The learned numerical parameters of a neural network, stored as large multi-dimensional arrays. The artifact that defines what a trained model does.

Model weights are the numerical parameters that define a trained neural network's behavior. During training, they are iteratively adjusted through backpropagation to minimize a loss function, effectively encoding the patterns learned from the training data. Once training completes, the weights are frozen and used as-is during inference.

The size of model weights varies enormously across architectures.
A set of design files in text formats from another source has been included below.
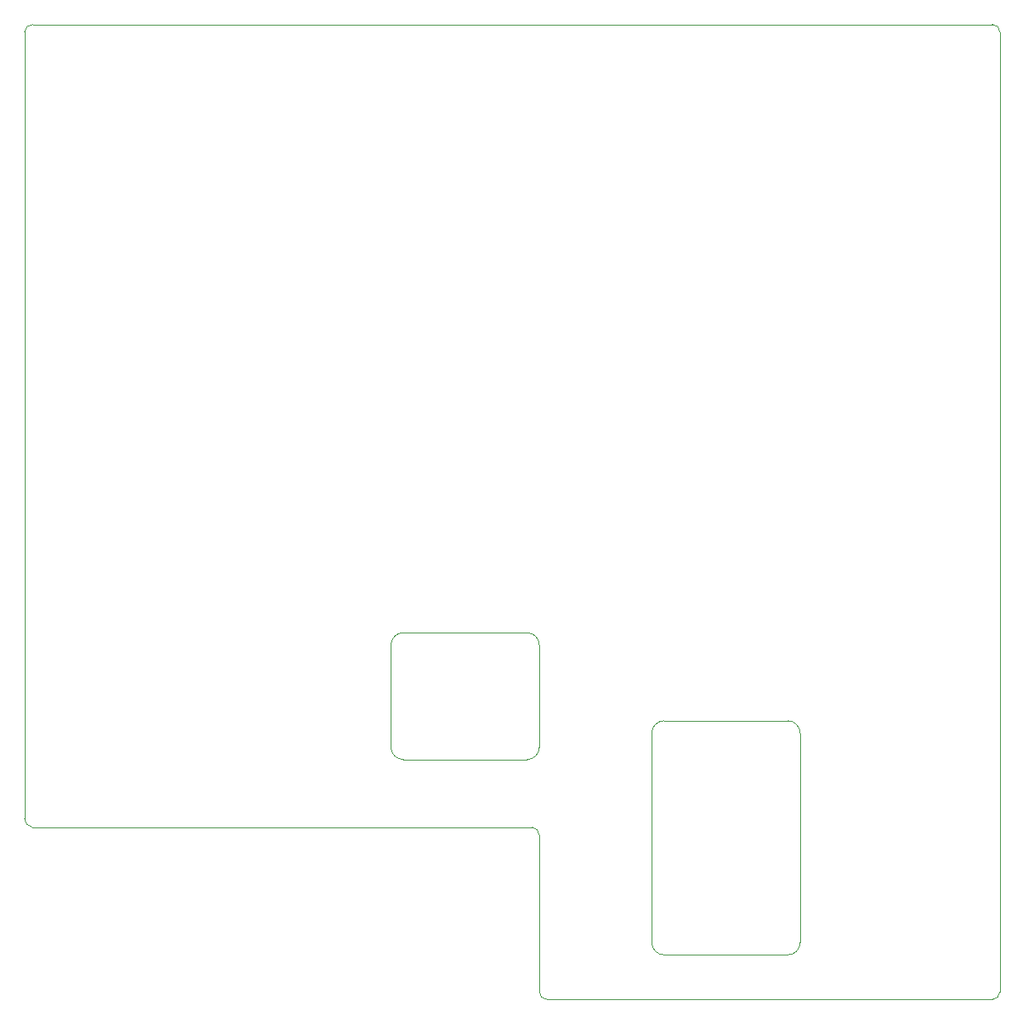
<source format=gm1>
%TF.GenerationSoftware,KiCad,Pcbnew,6.0.0-d3dd2cf0fa~116~ubuntu20.04.1*%
%TF.CreationDate,2022-03-15T23:07:46+01:00*%
%TF.ProjectId,arrow_deca_retro_cape,6172726f-775f-4646-9563-615f72657472,0.71*%
%TF.SameCoordinates,Original*%
%TF.FileFunction,Profile,NP*%
%FSLAX46Y46*%
G04 Gerber Fmt 4.6, Leading zero omitted, Abs format (unit mm)*
G04 Created by KiCad (PCBNEW 6.0.0-d3dd2cf0fa~116~ubuntu20.04.1) date 2022-03-15 23:07:46*
%MOMM*%
%LPD*%
G01*
G04 APERTURE LIST*
%TA.AperFunction,Profile*%
%ADD10C,0.050000*%
%TD*%
G04 APERTURE END LIST*
D10*
X161357174Y-111901974D02*
X148683148Y-111901974D01*
X120675987Y-104140000D02*
X120675987Y-114600000D01*
X134620013Y-115870000D02*
X121945987Y-115870000D01*
X148683148Y-111901974D02*
G75*
G03*
X147413148Y-113171974I-1J-1269999D01*
G01*
X120675987Y-114600000D02*
G75*
G03*
X121945987Y-115870000I1269999J-1D01*
G01*
X182341185Y-140462000D02*
G75*
G03*
X183103185Y-139700000I-1J762001D01*
G01*
X83870000Y-122795000D02*
X135128000Y-122799000D01*
X147413148Y-113171974D02*
X147413148Y-134631974D01*
X135890013Y-104140000D02*
X135890013Y-114600000D01*
X161357174Y-135901974D02*
G75*
G03*
X162627174Y-134631974I1J1269999D01*
G01*
X83970000Y-40499000D02*
X182341185Y-40499000D01*
X183103185Y-41261000D02*
G75*
G03*
X182341185Y-40499000I-762001J-1D01*
G01*
X135890013Y-104140000D02*
G75*
G03*
X134620013Y-102870000I-1269999J1D01*
G01*
X162627174Y-113171974D02*
G75*
G03*
X161357174Y-111901974I-1269999J1D01*
G01*
X162627174Y-113171974D02*
X162627174Y-134631974D01*
X161357174Y-135901974D02*
X148683148Y-135901974D01*
X135890000Y-123655188D02*
X135890000Y-139700000D01*
X135889999Y-123655188D02*
G75*
G03*
X135128000Y-122799000I-862019J-9D01*
G01*
X83970000Y-40499000D02*
G75*
G03*
X83120000Y-41249000I5J-856672D01*
G01*
X134620013Y-102870000D02*
X121945987Y-102870000D01*
X147413148Y-134631974D02*
G75*
G03*
X148683148Y-135901974I1269999J-1D01*
G01*
X182341185Y-140462000D02*
X136652000Y-140462000D01*
X183103185Y-41261000D02*
X183103185Y-139700000D01*
X135890000Y-139700000D02*
G75*
G03*
X136652000Y-140462000I762001J1D01*
G01*
X134620013Y-115870000D02*
G75*
G03*
X135890013Y-114600000I1J1269999D01*
G01*
X83120000Y-121945000D02*
G75*
G03*
X83870000Y-122795000I856672J5D01*
G01*
X121945987Y-102870000D02*
G75*
G03*
X120675987Y-104140000I-1J-1269999D01*
G01*
X83120000Y-41249000D02*
X83120000Y-121945000D01*
M02*

</source>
A small image classifier might have a few million parameters occupying megabytes of storage; a frontier language model like LLaMA-70B has 70 billion parameters requiring 140 GB in FP16. The trend toward larger models has made weight management a serious infrastructure problem — these files must be stored, transferred, and loaded into GPU memory efficiently.

Weights are typically stored in standardized formats: PyTorch's `.pt`, **SafeTensors** (preferred for production because it cannot execute arbitrary code on load), GGUF (optimized for quantized models), or ONNX (cross-framework). SafeTensors has become the production default because of its memory-mapping support and its safety properties — a model weight file pulled from a public hub should not be able to run code on the host that loads it.

Loading large weights into GPU memory is often the dominant component of cold-start latency on platforms that scale to zero. Optimization strategies include staging weights on local NVMe, memory-mapped loading that begins serving before transfer completes, model parallelism that distributes weights across multiple GPUs, and quantization that reduces the bytes to transfer. Custom-hosting subsystems on inference platforms handle weight staging and caching as part of platform infrastructure.